What is a tea ticket?
Tea ticket, the abbreviation of tea ticket. The original nature of “Cha Yin” is a certificate of tea trafficking, which is equivalent to a “tea selling license”. After Xianfeng, the introduction of tea was gradually abandoned. In order to increase tax revenue, the government issued tea tickets to tea merchants, and the tickets were used to replace the tea, and taxes were paid according to the tickets.
Tea tickets are easily reminiscent of meal tickets. Meal tickets can be exchanged for meals, but what about tea tickets, can they be exchanged for tea?

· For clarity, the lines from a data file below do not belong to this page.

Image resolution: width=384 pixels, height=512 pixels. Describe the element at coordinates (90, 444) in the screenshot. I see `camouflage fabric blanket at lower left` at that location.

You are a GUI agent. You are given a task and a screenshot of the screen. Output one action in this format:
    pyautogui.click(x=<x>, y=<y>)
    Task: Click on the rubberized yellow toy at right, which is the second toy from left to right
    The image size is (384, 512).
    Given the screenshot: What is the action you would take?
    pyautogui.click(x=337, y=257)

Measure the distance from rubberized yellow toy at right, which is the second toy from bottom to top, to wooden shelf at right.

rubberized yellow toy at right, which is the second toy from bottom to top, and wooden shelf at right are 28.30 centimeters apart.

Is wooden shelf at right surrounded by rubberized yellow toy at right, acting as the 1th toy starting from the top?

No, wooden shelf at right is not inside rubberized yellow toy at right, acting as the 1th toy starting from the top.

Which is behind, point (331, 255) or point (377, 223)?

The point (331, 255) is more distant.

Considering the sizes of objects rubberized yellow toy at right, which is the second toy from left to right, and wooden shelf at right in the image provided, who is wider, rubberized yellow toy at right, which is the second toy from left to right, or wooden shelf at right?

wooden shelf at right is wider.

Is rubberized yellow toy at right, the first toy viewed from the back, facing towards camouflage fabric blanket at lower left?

The content on the face of the tea ticket represents the money paid by the tea merchants for the monopoly of tea. Therefore, the tea ticket also has the function of a value symbol, which can be transferred, gifted, bought and sold, and can even replace currency. Just like this one, it looks like a coin, of course it can be exchanged for tea.
But now you may get beaten up to exchange tea tickets with tea tickets, because the tea tickets have already expired, so you spend them with the things from the previous dynasty? It has become a relic. So what you collect is not tea, but cultural relics.
Internal tickets are different from tea tickets. They are hidden in Pu-erh pressed tea and are a part of pressed tea.
What is an internal ticket?
When you open the outer wrapping paper of Pu-erh pressed tea, the first thing you see is the “inner ticket”, which is a larger piece of paper, usually printed with tea introduction, manufacturer or specific brewing method, precautions class information. In fact, it is a piece of advertising paper stuffed into the package. You can print an advertisement, a poem, or even a story, a quotation, or a confession.
Now, apart from identifying old teas, Neifei’s anti-counterfeiting function has gradually weakened, and more of them are printing tea company logos or tea product names. Because Neifei’s anti-counterfeiting is so good, you can’t open the tea cake when you buy tea, dial out Neifei to check the authenticity? It’s unrealistic. You won’t know until you buy it and drink it. And what we bought was tea, not the piece of paper, right? To identify tea, you still have to drink it.